In all seriousness though, on the Android I can't get a detailed view of
Israel from any app the charts my movement (like biking or running tracking
apps). It annoys me greatly. Not to mention our really secret places are not
military bases.

------
creativeone
Who cares about google maps? I use waze, a free gps that has all Israeli roads
and hotelier listed, plus, if there is a new road, users can create it into
the map. I also have an iPhone app that tells me about different shops and
entertainment and gas stations etc that are around.

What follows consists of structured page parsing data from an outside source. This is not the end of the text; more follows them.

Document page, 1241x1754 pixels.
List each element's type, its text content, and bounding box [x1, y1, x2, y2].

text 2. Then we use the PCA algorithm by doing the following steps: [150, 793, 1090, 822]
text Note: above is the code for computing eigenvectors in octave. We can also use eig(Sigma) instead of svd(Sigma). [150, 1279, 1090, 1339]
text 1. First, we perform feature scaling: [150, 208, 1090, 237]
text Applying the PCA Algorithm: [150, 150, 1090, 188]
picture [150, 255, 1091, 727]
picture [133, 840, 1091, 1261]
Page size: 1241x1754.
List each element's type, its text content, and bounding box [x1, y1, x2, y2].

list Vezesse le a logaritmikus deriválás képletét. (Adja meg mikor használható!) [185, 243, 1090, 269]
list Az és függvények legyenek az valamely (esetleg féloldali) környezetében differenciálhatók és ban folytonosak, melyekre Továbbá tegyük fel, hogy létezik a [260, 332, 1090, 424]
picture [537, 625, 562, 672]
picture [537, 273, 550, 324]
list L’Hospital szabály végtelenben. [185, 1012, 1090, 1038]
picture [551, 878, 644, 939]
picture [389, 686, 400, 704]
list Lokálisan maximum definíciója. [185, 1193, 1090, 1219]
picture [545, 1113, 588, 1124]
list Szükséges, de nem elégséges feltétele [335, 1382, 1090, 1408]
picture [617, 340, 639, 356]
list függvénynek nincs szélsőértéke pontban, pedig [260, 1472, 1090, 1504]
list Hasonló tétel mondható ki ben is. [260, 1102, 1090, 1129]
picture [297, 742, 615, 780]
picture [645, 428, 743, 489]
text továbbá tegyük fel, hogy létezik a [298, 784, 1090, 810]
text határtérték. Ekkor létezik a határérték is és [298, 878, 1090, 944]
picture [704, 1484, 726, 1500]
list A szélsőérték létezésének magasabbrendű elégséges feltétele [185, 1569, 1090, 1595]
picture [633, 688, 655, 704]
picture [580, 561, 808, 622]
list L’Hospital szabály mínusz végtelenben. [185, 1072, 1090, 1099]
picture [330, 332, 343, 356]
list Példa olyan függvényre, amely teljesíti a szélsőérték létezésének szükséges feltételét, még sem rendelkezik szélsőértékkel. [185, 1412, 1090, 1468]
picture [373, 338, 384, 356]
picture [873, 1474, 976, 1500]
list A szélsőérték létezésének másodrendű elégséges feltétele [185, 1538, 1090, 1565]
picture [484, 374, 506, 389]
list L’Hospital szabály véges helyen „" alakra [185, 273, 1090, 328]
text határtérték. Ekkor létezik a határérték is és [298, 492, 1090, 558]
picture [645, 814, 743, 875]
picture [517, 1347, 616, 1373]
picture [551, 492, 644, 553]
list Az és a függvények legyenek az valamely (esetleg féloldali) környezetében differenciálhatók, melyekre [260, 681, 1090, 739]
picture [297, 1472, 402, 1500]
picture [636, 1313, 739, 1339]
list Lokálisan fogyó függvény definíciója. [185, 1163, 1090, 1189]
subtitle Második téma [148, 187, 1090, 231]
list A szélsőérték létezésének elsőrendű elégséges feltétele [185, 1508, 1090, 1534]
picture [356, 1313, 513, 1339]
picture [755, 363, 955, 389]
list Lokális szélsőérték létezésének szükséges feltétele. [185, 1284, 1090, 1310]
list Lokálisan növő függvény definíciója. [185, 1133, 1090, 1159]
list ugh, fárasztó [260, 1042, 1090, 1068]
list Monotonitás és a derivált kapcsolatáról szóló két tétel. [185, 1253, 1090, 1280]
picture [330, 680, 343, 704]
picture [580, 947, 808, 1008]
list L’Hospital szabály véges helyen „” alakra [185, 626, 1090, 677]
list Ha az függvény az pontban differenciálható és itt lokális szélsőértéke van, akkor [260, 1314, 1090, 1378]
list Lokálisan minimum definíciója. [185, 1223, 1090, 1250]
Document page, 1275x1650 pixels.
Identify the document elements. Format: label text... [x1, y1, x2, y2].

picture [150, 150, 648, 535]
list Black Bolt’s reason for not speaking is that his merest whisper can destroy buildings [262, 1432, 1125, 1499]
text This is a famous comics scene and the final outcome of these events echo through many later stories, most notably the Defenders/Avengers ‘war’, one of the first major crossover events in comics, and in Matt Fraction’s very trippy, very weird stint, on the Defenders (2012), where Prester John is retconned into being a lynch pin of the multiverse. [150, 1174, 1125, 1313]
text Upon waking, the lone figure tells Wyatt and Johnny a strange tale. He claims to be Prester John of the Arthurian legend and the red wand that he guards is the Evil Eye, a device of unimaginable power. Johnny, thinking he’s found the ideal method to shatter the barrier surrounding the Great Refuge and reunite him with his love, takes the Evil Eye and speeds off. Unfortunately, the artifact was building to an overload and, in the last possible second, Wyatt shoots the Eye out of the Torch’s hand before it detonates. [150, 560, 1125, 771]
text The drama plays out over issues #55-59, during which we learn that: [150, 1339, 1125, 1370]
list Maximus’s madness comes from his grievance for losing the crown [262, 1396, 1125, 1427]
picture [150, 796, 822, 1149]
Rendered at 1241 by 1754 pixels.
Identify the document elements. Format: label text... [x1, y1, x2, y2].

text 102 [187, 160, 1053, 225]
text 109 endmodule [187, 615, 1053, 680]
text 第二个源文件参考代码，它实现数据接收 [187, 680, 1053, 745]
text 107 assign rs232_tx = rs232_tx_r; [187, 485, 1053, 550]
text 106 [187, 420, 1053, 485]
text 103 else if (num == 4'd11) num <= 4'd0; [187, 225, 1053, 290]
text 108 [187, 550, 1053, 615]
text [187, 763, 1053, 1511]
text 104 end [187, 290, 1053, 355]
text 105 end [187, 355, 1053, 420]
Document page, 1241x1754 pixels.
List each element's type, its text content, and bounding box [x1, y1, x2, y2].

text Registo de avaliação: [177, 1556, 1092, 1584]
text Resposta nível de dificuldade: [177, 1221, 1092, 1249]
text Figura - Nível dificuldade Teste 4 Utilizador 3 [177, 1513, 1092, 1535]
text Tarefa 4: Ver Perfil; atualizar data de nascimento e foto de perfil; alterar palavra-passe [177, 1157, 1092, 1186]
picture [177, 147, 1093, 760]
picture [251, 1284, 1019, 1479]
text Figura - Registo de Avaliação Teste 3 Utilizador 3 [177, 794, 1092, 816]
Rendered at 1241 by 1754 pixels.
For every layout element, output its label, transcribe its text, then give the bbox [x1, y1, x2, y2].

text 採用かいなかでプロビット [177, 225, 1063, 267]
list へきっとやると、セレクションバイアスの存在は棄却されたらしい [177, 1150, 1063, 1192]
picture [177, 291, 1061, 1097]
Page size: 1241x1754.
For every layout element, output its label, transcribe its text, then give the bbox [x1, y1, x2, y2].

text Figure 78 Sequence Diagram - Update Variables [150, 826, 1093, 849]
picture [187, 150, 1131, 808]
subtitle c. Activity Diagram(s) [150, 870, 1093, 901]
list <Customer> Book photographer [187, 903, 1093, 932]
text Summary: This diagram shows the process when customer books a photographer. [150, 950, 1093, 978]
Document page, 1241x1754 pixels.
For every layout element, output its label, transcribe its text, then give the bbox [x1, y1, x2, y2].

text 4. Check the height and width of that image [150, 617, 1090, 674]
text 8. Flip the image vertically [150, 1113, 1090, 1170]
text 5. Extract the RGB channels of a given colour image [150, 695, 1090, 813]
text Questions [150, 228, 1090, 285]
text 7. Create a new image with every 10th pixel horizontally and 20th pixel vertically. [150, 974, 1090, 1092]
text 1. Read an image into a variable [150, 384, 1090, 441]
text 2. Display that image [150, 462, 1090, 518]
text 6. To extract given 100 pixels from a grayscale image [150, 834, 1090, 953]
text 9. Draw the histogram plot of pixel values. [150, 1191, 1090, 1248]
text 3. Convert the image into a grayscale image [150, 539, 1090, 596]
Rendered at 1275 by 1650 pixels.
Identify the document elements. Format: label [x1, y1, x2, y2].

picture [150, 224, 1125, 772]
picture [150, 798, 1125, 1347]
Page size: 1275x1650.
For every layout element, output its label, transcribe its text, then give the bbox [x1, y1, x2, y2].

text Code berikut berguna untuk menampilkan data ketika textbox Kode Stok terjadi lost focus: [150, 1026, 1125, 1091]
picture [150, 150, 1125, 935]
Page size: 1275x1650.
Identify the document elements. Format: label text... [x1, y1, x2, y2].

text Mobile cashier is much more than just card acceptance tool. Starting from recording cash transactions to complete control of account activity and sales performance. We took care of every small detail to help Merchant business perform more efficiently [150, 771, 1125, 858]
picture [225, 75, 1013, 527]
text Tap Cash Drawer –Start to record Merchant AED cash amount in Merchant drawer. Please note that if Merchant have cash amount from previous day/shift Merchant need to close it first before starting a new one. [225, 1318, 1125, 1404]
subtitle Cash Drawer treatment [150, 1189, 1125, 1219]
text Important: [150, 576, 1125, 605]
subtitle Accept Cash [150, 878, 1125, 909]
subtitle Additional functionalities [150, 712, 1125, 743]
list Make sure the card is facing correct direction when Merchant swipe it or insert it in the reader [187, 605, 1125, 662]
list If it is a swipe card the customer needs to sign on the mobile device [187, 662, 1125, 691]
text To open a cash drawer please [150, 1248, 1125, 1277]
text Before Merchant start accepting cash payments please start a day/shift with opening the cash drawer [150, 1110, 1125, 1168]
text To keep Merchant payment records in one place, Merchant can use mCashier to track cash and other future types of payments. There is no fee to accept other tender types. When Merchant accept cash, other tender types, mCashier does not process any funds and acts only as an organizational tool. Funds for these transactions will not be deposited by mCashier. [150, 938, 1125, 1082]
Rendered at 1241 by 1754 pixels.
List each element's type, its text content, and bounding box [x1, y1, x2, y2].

I use google maps (map view, not satellite) multiple times a week. I use the
walking directions, and find the directions and the estimated time to be
highly accurate.

It would be a nice perk for satellite imagery, but that doesn't really hurt my
usage of google maps in israel. It would be really nice too for google street
view, but I'm not crying.

Why don't we let israel manage it's satellite imagery how it wants. For a
country constantly at war over since the writing of its declaration of
independence, it seems only prudent to hinder the spread of even mediocre
quality intelligence gathering tools.

------
antihero
I'm in the UK and loading up Google Earth I get pretty good resolution images
of Gaza and Israel...

------
Tsagadai
For a good comparison look at the map quality of South Korea near the border
and North Korea over the border. The maps of North Korea are higher resolution
and completely uncensored. Occasionally, when I am wandering along in South
Korea with my GPS on I find something censored on Google maps. Why are the
images of the Palestinian territories not available in in higher resolutions?
It doesn't seem like a problem to allow clearer images of other non-US
friendly nations.

------
eurohacker
there have been made calculations by economists how much this so-called ally
Israel has cost to Americans ,

its trillions

<http://www.csmonitor.com/2002/1209/p16s01-wmgn.html>

------
dmerfield
This raises a really interesting privacy question, the answer to which I do
not know.

------
nivertech
I have no idea why some people complain. Suppose Google Maps had "erase"
feature. The same people who would "erase" Israel from the map, would
complain, that they need higher resolution images ;)